§ **EXERCISE**: Copy the records below word for word, but leave out the pictures.

§ **DATASET RECORDS**:
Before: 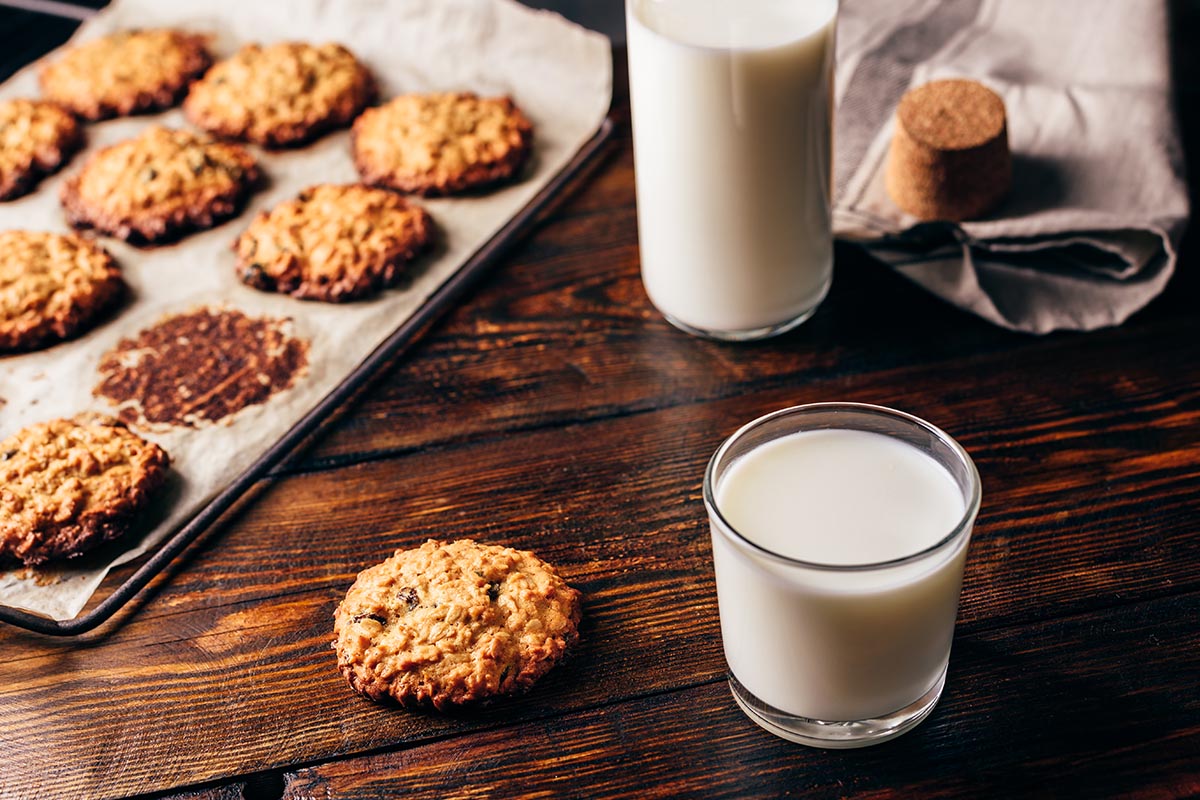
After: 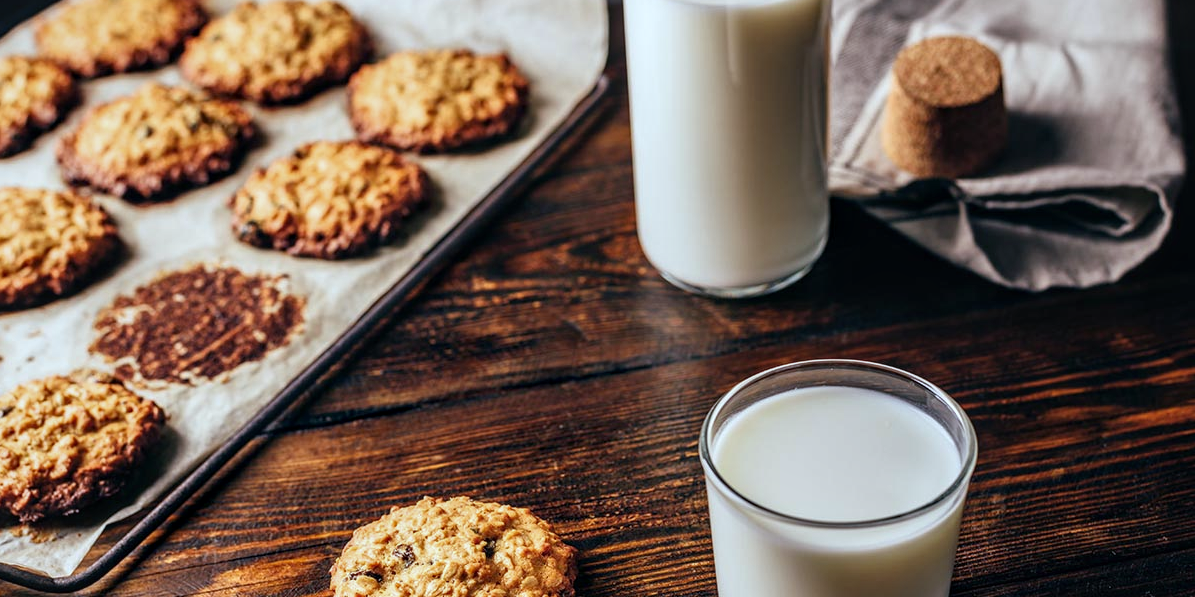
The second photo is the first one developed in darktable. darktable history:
local contrast: on, module defaults
crop: left 0.387%, top 5.469%, bottom 19.809%
white balance: red 0.925, blue 1.046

§ **SOLUTION BELOW**:
Before: 
After: 
The second photo is the first one developed in darktable. darktable history:
local contrast: on, module defaults
crop: left 0.387%, top 5.469%, bottom 19.809%
white balance: red 0.925, blue 1.046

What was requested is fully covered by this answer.